Oklahoma’s Future Rests in the Hands of Two Very Different Oil Billionaires

Ben Steverman | Bloomberg

Hailing from opposite ends of the ideological spectrum, George Kaiser and Harold Hamm have each invested heavily in the Sooner State.

George Kaiser, a 76-year-old Oklahoma banker and oilman giving away almost his entire $10.5 billion fortune, wants higher taxes on his own industry. He’s bankrolling trendy neighborhoods in Tulsa, an early-childhood education program and a movement toward criminal-justice reform. Kaiser says his priority is to wean the state’s economy from “cyclical, commodity-based industry.”

Harold Hamm, founder of Oklahoma City oil-and-gas giant Continental Resources Inc., has fought to keep things as they are: lean budgets, lax environmental regulations and low fossil-fuel levies. With a net worth of $13.8 billion according to the Bloomberg Billionaires Index, he funds the state’s most conservative politicians while arguing for higher taxes on wind turbines sprouting on the rolling hills.
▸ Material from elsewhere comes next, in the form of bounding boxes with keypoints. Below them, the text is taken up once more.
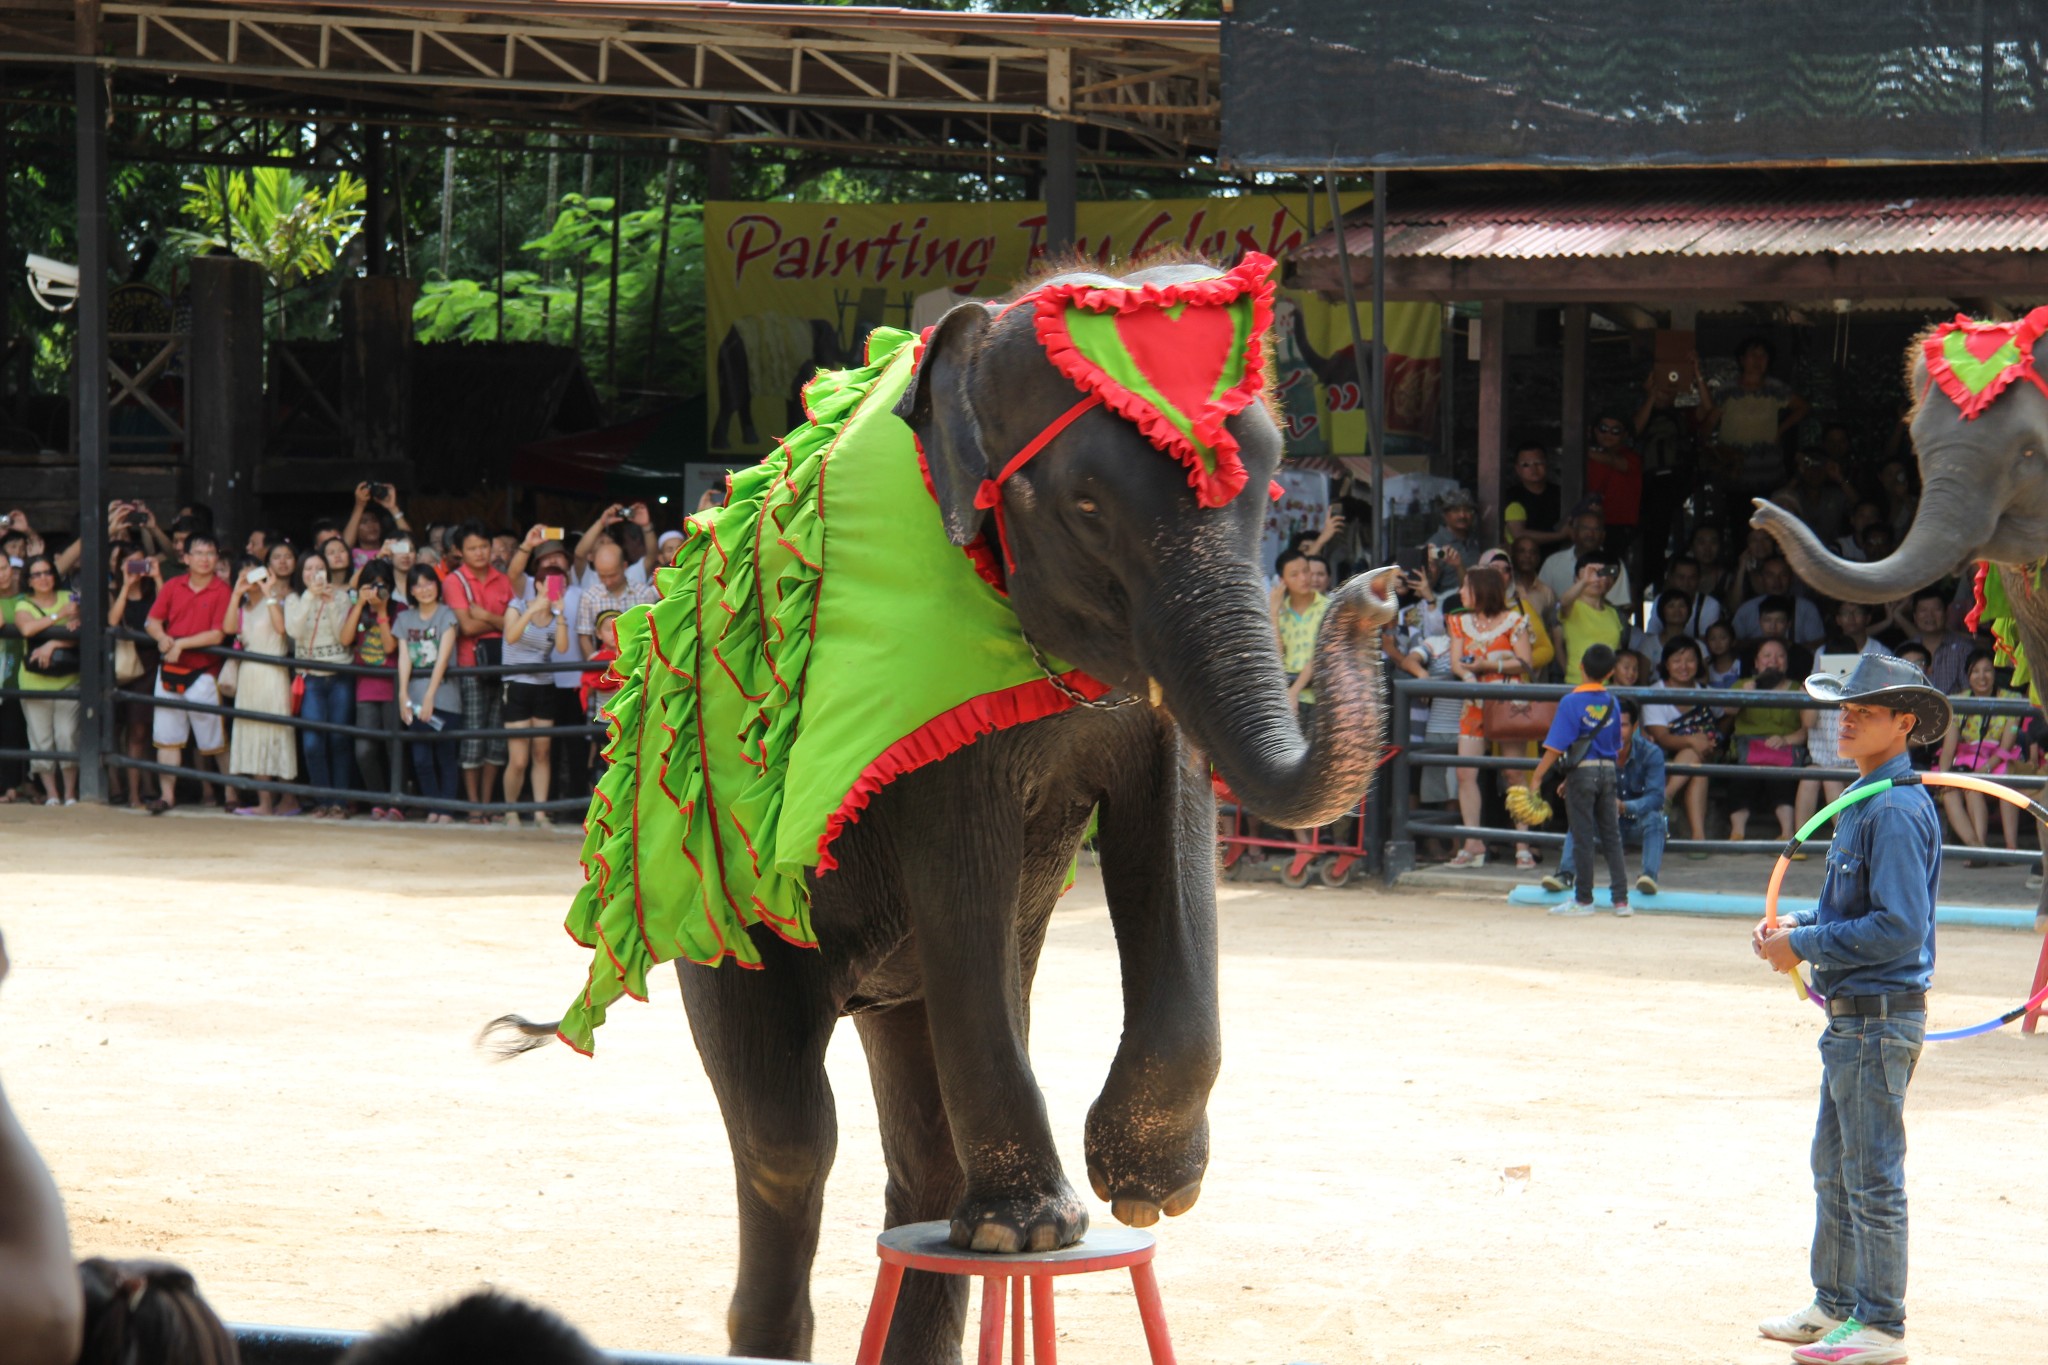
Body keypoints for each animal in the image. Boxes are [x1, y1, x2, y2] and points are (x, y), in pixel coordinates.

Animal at [495, 258, 1400, 1365]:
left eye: (1267, 479)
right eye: (1086, 503)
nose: (1377, 586)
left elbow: (1173, 842)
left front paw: (1141, 1198)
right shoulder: (912, 709)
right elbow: (967, 873)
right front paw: (1039, 1228)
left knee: (914, 1143)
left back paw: (961, 1224)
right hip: (720, 906)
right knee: (787, 1135)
Hamm, 72, has promised to donate most of his money to “causes that will enable people with ambition and tenacity to achieve their goals.” So far that’s included millions for research on what he calls the “American energy renaissance”—a doubling of oil production since 2011.

“You couldn’t find anybody more different than those two guys,” said Mike Cantrell, a former Continental Resources executive who is president of the Oklahoma Energy Producers Alliance, a group of small oil companies that campaigned for higher taxes to fund education. “They both care a great deal about Oklahoma, and both are tough and brilliant businessmen.”